The practice of mentoring has evolved ever since formal research began on the practice in the 1980s. While most workplace activities, such as learning, development, working patterns, and project management, have become less formal, mentoring has gone the opposite direction: Initially, it was a relationship established by personal initiative—sometimes mutual—between two people of different experience and status levels. In recent decades, organizations have made mentorship contractual.
A 2010 Journal of Management paper defines mentoring as a delicate balance among “coaching, guidance, feedback, encouragement, and emotional support,” with the last element being the most important. A mentor, to note, is distinctly different from a sponsor: Unlike a sponsor, a mentor does not have a vested—particularly, a financial—interest in the success of the mentee. Mathematica Senior Fellow Catherine McLaughlinexplains that “a mentor is seen as a role model, someone the [mentee] wants to emulate,” professionally or otherwise. The idea of being able to see yourself in someone else’s position further down the imagined career path is much easier for some people to imagine than those who do not see people like themselves in top-line management.

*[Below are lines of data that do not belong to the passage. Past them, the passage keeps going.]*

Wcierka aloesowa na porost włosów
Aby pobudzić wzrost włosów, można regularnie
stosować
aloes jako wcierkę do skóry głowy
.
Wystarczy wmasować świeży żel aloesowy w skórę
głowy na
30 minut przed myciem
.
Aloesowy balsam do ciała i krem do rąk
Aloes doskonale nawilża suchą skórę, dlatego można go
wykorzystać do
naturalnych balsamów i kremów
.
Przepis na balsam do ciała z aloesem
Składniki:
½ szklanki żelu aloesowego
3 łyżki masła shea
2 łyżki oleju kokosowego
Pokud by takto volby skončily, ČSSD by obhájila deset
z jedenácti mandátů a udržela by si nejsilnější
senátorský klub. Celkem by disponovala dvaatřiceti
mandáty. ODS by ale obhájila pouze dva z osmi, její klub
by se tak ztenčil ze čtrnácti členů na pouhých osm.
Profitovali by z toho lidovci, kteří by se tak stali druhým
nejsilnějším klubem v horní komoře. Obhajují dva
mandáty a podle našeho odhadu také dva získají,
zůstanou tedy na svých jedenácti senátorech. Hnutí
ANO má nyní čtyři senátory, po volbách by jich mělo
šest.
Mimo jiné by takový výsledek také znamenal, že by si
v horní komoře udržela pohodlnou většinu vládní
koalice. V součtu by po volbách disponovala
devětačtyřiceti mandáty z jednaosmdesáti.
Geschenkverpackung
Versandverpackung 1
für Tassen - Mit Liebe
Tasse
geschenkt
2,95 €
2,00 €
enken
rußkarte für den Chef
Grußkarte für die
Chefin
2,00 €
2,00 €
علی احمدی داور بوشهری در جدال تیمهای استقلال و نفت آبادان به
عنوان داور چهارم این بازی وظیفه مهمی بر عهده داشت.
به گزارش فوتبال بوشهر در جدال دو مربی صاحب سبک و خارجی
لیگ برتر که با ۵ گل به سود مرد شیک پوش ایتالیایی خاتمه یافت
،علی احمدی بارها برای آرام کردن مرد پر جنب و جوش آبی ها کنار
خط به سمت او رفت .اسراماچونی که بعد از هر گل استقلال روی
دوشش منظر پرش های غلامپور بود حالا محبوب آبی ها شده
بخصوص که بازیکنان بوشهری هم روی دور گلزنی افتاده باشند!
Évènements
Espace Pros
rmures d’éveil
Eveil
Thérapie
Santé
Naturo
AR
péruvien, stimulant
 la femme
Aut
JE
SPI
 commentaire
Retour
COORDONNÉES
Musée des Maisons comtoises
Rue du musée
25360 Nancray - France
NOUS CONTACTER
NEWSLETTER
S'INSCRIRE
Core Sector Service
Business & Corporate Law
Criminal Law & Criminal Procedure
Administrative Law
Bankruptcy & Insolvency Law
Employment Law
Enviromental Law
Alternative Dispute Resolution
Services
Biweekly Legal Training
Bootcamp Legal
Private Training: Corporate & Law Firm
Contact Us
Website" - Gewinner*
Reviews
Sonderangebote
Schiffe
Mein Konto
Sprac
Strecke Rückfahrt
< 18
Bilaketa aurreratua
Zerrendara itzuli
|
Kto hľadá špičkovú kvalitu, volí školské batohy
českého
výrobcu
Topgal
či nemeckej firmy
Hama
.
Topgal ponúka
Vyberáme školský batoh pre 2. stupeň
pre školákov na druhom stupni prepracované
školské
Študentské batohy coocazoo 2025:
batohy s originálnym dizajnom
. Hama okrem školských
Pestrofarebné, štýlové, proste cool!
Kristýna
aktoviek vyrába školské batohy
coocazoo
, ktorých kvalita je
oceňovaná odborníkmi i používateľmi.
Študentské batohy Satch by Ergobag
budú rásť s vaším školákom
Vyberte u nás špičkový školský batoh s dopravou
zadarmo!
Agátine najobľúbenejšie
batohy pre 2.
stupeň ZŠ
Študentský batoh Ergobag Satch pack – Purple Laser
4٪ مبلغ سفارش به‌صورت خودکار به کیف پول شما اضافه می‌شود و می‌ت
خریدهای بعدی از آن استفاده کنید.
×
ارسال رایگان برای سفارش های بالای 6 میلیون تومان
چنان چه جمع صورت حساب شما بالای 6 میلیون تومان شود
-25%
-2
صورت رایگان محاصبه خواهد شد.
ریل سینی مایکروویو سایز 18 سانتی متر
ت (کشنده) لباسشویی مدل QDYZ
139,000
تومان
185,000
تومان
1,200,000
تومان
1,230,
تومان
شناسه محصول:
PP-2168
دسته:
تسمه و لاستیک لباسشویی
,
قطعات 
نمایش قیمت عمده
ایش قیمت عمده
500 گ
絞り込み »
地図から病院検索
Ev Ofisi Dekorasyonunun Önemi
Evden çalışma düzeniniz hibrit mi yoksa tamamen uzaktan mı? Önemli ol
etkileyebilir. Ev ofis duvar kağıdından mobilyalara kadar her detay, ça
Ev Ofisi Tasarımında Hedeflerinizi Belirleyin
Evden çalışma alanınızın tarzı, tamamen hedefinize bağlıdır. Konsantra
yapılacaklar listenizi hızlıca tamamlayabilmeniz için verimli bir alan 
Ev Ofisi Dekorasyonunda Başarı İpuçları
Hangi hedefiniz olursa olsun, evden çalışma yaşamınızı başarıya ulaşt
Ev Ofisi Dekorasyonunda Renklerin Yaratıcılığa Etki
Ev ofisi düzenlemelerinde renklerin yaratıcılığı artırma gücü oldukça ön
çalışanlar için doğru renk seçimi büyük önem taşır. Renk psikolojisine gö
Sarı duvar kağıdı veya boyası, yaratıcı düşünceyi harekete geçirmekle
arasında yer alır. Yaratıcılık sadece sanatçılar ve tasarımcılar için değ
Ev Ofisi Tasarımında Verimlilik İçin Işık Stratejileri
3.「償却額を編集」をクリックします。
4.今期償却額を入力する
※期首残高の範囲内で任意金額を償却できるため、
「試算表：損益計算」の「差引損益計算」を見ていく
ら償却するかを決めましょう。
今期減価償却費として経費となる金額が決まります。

One of the business cases for mentoring has been to propel those who would otherwise struggle to reach the top ranks of management positions. This process is one that often transcends professional boundaries to create and deepen personal relationships. McLaughlin researched mentoring in academic spaces and found that there must be some affinity between the mentor and mentee for such relationships to flourish: “There needs to be some comfort level, some sense of familiarity, some shared and safe space for the mentoring relationship to be sustainable.” The mentoring training and consultancy firm Management Mentors agree, finding that it requires a safe environment in which the mentor and mentee are able to address some of “the obstacles, fears, prejudices, challenges [and] misconceptions” related to issues of diversity, equity, and inclusion.